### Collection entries

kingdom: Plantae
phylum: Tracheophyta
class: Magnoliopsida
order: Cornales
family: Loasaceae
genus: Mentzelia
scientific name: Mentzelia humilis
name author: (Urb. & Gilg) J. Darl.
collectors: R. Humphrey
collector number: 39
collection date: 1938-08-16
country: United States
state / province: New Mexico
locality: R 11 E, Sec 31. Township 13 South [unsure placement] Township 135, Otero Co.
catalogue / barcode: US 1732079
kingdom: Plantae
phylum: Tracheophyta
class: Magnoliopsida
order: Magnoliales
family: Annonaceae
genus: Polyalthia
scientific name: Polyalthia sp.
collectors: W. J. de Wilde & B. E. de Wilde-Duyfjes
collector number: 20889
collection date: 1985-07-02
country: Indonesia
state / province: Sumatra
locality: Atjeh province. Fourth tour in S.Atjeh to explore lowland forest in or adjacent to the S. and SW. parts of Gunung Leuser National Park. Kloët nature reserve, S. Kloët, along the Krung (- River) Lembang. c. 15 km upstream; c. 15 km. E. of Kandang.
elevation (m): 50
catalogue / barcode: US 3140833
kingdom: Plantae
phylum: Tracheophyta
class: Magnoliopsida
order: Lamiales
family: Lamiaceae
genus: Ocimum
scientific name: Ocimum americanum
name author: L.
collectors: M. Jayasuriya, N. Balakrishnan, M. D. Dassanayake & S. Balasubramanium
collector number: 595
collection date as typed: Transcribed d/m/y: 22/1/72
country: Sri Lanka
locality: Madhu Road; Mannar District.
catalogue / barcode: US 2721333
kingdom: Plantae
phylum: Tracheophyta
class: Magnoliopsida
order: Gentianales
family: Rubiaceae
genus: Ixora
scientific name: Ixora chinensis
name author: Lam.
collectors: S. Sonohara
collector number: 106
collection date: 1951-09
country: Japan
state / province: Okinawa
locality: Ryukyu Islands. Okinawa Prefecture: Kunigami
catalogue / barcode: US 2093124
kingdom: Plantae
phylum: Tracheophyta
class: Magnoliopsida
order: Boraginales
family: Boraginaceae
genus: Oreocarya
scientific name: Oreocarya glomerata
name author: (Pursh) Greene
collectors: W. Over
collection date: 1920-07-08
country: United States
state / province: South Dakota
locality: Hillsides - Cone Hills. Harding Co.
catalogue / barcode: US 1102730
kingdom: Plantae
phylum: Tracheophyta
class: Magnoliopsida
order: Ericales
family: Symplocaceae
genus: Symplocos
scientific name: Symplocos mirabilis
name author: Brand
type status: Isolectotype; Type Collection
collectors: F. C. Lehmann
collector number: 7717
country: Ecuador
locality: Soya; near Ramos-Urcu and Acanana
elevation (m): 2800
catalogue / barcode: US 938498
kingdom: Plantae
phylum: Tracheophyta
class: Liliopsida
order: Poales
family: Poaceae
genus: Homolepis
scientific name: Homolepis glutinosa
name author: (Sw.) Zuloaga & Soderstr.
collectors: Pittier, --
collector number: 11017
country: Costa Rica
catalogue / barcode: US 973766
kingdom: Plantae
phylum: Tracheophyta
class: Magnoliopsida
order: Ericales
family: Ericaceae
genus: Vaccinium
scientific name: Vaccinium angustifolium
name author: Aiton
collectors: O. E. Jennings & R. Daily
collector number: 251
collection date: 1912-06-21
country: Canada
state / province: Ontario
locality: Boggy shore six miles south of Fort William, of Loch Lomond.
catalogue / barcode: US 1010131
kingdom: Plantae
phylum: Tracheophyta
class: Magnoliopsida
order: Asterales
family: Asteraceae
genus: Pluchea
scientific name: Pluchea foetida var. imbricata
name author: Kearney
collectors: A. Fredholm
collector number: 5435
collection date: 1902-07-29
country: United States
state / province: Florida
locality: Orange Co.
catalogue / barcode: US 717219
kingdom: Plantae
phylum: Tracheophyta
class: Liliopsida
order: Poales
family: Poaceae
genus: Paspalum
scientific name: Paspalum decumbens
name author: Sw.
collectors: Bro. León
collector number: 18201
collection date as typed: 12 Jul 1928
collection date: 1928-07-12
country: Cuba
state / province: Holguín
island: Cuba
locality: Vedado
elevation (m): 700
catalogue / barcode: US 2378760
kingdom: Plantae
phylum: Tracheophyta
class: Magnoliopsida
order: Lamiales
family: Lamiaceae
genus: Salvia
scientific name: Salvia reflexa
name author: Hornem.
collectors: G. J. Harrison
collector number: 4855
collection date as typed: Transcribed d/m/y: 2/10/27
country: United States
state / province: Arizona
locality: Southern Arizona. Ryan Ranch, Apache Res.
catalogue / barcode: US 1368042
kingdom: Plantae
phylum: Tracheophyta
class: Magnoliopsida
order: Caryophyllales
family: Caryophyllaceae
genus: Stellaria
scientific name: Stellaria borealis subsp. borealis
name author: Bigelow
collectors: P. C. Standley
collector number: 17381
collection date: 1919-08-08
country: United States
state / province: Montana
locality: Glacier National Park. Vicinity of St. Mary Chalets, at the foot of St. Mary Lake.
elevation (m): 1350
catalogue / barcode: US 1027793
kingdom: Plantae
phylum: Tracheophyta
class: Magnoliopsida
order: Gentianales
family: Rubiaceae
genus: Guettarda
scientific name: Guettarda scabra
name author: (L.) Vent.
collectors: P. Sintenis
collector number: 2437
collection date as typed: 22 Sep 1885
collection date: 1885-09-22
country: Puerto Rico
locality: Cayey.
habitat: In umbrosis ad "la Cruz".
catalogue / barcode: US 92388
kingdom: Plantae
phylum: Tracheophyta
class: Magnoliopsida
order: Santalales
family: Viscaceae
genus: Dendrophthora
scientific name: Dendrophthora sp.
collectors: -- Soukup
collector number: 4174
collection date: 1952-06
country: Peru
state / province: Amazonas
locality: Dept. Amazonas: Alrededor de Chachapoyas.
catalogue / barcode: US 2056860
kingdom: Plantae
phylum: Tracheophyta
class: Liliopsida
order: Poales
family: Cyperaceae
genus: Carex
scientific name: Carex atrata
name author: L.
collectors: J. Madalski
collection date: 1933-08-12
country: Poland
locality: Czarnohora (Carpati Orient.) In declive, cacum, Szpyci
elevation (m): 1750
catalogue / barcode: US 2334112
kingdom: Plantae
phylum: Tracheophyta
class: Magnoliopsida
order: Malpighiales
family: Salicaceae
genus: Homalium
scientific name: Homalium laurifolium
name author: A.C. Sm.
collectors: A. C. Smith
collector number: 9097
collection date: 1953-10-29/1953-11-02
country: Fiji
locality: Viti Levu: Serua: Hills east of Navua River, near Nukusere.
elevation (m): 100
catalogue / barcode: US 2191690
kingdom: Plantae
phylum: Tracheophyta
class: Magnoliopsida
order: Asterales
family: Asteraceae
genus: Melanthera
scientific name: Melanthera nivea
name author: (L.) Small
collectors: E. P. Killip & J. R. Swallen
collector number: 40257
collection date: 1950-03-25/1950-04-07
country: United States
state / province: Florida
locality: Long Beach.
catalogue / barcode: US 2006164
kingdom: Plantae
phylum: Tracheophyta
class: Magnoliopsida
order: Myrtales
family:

### TASK INSTRUCTIONS
Pick out every line in the entries above that contains the string "province", matching case exactly, and copy those lines.

### EXERCISE RESPONSE
state / province: New Mexico
state / province: Sumatra
locality: Atjeh province. Fourth tour in S.Atjeh to explore lowland forest in or adjacent to the S. and SW. parts of Gunung Leuser National Park. Kloët nature reserve, S. Kloët, along the Krung (- River) Lembang. c. 15 km upstream; c. 15 km. E. of Kandang.
state / province: Okinawa
state / province: South Dakota
state / province: Ontario
state / province: Florida
state / province: Holguín
state / province: Arizona
state / province: Montana
state / province: Amazonas
state / province: Florida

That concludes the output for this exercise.